■ EXERCISE BRIEF:
Find the line that contains "Of the baseboard at (698, 463)" in the entries below. Restate it and every line after it, word for word, with no pictures.
[[ THE DATA open ]]
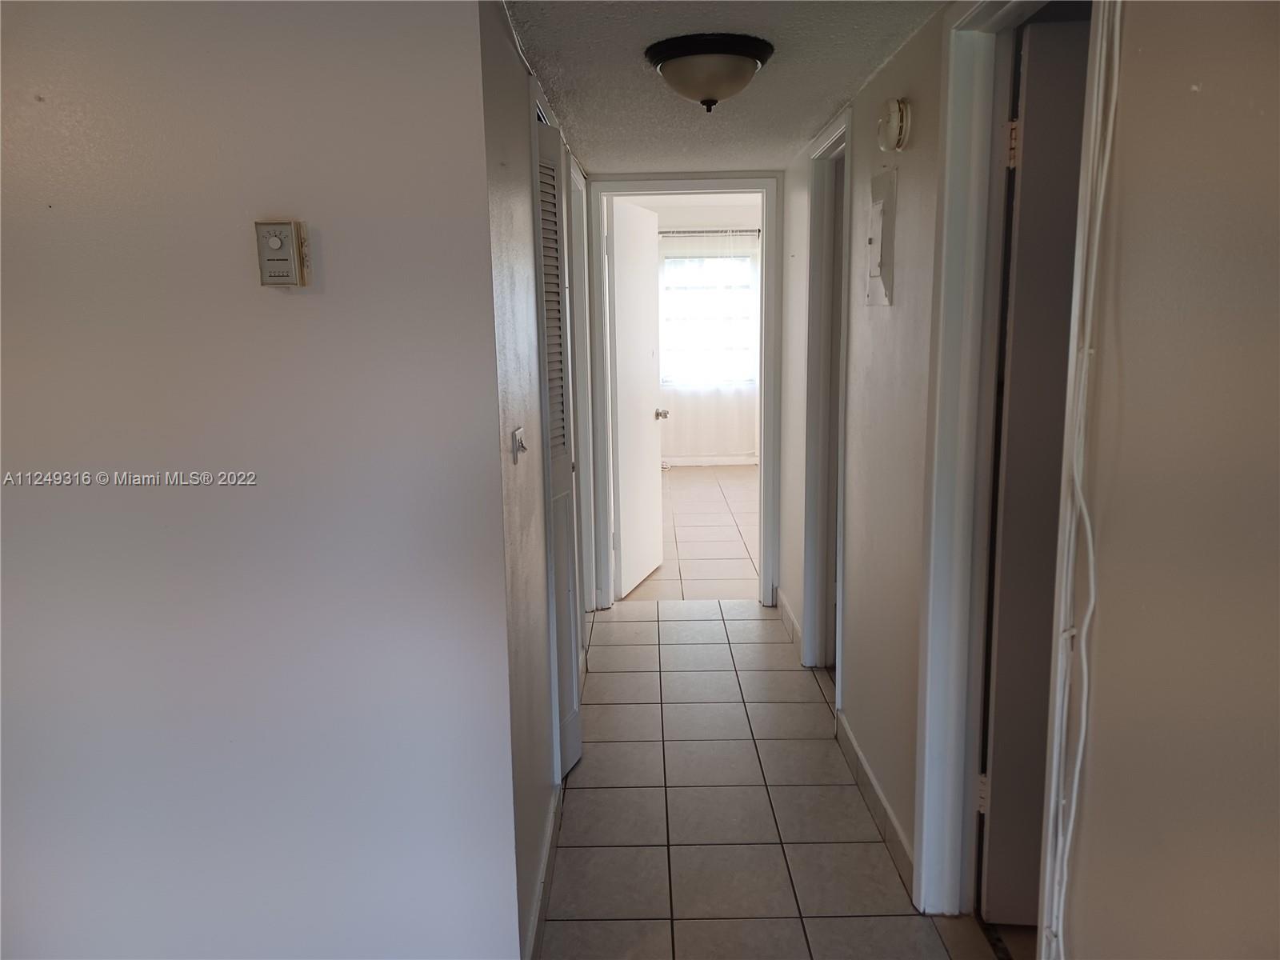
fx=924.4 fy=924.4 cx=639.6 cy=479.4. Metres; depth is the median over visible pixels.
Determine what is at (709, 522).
bedroom floor
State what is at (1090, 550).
cable
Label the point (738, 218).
bedroom wall
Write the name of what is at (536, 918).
baseboard
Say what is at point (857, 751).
baseboard
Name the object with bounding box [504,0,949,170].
ceiling
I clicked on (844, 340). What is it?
door frame
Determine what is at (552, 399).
louvered door
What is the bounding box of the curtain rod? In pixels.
[658,228,759,237]
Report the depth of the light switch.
2.07 m
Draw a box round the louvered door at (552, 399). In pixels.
[534,112,583,778]
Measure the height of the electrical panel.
0.357 m
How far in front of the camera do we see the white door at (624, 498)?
4.97 m
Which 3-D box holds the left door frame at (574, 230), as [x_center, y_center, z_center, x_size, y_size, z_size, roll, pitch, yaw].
[-0.319,-0.281,4.021,0.138,2.156,0.904,-1,11,1]
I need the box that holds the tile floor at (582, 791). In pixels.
[539,595,1009,959]
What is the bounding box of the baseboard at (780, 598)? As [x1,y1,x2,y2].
[776,588,803,657]
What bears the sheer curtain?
hanging from the curtain rod
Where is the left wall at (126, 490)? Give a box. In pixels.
[0,0,527,959]
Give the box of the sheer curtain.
[656,233,758,461]
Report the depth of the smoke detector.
2.35 m
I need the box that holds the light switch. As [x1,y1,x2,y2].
[510,426,527,462]
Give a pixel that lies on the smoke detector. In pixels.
(894, 109)
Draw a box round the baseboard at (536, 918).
[524,781,562,959]
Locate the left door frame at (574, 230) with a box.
[566,148,596,618]
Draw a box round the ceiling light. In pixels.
[644,32,774,110]
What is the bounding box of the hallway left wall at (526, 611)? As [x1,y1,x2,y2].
[476,0,590,959]
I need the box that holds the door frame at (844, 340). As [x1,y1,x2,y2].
[802,106,853,696]
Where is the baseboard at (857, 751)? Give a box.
[834,708,915,897]
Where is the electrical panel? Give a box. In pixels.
[865,168,897,306]
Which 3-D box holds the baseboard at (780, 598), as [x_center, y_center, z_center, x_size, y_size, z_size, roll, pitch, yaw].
[0.701,0.663,4.350,0.014,0.102,0.873,-1,11,1]
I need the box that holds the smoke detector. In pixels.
[876,96,911,151]
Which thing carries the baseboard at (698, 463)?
attached to the bedroom wall at (738, 218)
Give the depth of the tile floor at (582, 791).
2.80 m
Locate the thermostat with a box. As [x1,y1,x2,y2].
[254,219,310,287]
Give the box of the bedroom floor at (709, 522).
[623,464,760,600]
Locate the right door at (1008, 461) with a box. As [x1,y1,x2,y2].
[977,16,1090,924]
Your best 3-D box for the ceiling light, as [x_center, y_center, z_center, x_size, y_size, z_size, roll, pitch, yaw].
[0.180,-1.034,2.399,0.327,0.149,0.331,-1,11,1]
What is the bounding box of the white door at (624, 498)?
[608,197,666,598]
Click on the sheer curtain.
(709, 399)
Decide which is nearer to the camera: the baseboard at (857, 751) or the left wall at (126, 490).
the left wall at (126, 490)
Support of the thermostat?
attached to the left wall at (126, 490)
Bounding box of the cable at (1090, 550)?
[1044,0,1123,954]
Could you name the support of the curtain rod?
attached to the bedroom wall at (738, 218)
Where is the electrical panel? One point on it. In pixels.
(875, 267)
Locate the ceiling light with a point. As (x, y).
(706, 76)
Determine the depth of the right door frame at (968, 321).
2.08 m
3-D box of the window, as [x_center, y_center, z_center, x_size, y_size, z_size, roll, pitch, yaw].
[0.625,-1.563,8.915,1.221,1.271,0.123,-1,11,1]
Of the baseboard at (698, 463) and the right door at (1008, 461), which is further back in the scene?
the baseboard at (698, 463)
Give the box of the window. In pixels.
[658,249,759,383]
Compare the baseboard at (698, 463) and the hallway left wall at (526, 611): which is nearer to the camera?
the hallway left wall at (526, 611)
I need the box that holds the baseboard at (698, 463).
[660,454,758,466]
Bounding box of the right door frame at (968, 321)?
[911,1,1102,942]
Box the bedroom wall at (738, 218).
[643,196,763,462]
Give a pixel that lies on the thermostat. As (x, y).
(277, 243)

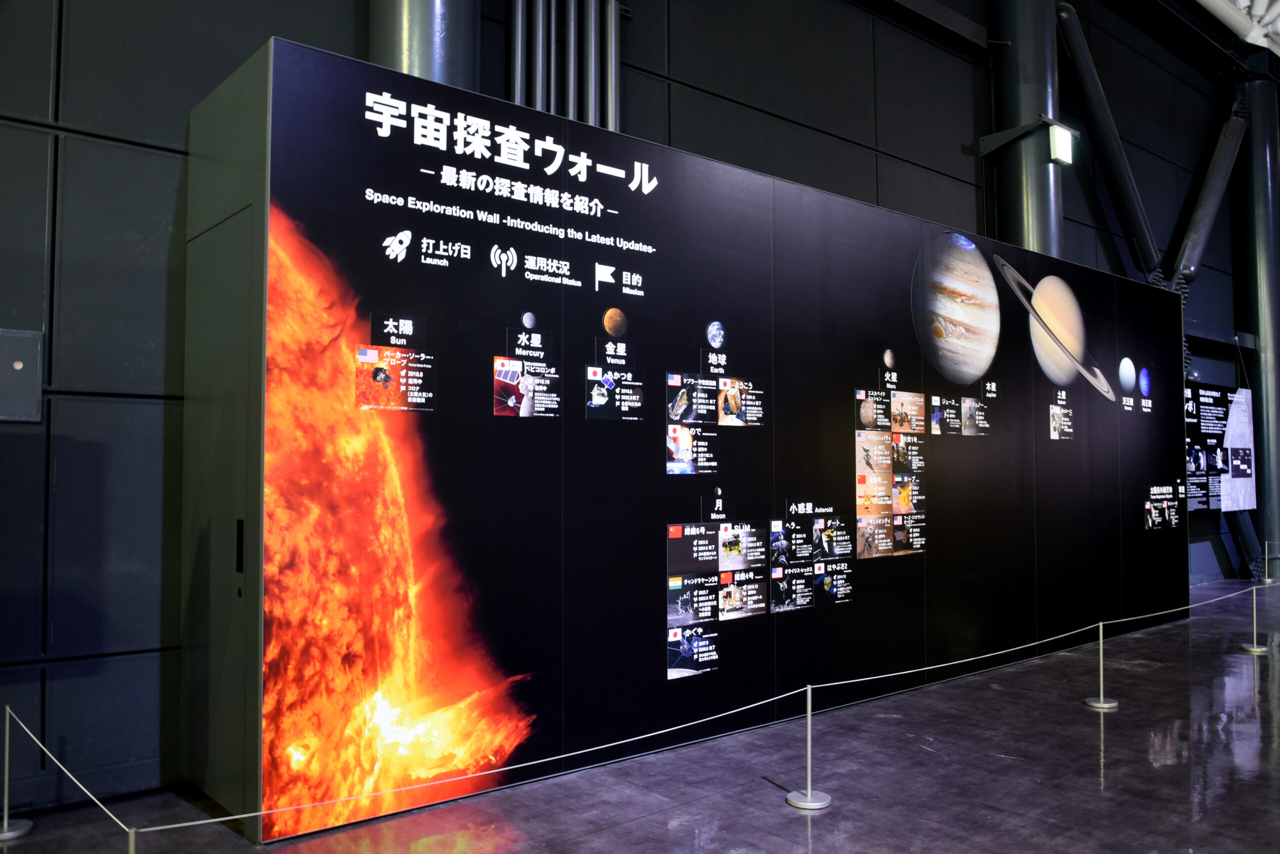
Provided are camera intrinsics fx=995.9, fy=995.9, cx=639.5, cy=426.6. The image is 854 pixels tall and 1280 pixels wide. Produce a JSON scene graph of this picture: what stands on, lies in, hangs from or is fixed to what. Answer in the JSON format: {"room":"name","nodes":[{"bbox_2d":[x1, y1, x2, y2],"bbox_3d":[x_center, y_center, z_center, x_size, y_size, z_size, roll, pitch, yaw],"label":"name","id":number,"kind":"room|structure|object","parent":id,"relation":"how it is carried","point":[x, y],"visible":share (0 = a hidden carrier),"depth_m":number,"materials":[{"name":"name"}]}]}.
{"room":"museum","nodes":[
{"label":"museum","id":0,"kind":"room"},
{"bbox_2d":[0,0,1271,823],"bbox_3d":[1.536,0.162,6.870,8.223,3.455,0.337,2,-3,-40],"label":"wall","id":1,"kind":"structure","parent":0,"point":[184,105],"depth_m":5.30,"materials":[{"name":"paint"}]},
{"bbox_2d":[0,328,43,422],"bbox_3d":[-2.810,-0.224,4.375,0.316,0.427,0.057,2,-3,-40],"label":"wall box","id":2,"kind":"object","parent":1,"relation":"attached to","point":[18,364],"visible":0.99,"depth_m":4.41,"materials":[{"name":"grey metal"}]},
{"bbox_2d":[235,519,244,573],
[[ THE DATA closed ]]
■ RESULT OF THIS EXERCISE:
Of the baseboard at (698, 463) and the right door at (1008, 461), which is further back in the scene?
the baseboard at (698, 463)
Give the box of the window. In pixels.
[658,249,759,383]
Compare the baseboard at (698, 463) and the hallway left wall at (526, 611): which is nearer to the camera?
the hallway left wall at (526, 611)
I need the box that holds the baseboard at (698, 463).
[660,454,758,466]
Bounding box of the right door frame at (968, 321)?
[911,1,1102,942]
Box the bedroom wall at (738, 218).
[643,196,763,462]
Give a pixel that lies on the thermostat. As (x, y).
(277, 243)

Provided are camera intrinsics fx=995.9, fy=995.9, cx=639.5, cy=426.6. The image is 854 pixels tall and 1280 pixels wide. Produce a JSON scene graph of this picture: what stands on, lies in, hangs from or is fixed to what. Answer in the JSON format: {"room":"name","nodes":[{"bbox_2d":[x1, y1, x2, y2],"bbox_3d":[x_center, y_center, z_center, x_size, y_size, z_size, roll, pitch, yaw],"label":"name","id":number,"kind":"room|structure|object","parent":id,"relation":"how it is carried","point":[x, y],"visible":share (0 = a hidden carrier),"depth_m":number,"materials":[{"name":"name"}]}]}.
{"room":"museum","nodes":[
{"label":"museum","id":0,"kind":"room"},
{"bbox_2d":[0,0,1271,823],"bbox_3d":[1.536,0.162,6.870,8.223,3.455,0.337,2,-3,-40],"label":"wall","id":1,"kind":"structure","parent":0,"point":[184,105],"depth_m":5.30,"materials":[{"name":"paint"}]},
{"bbox_2d":[0,328,43,422],"bbox_3d":[-2.810,-0.224,4.375,0.316,0.427,0.057,2,-3,-40],"label":"wall box","id":2,"kind":"object","parent":1,"relation":"attached to","point":[18,364],"visible":0.99,"depth_m":4.41,"materials":[{"name":"grey metal"}]},
{"bbox_2d":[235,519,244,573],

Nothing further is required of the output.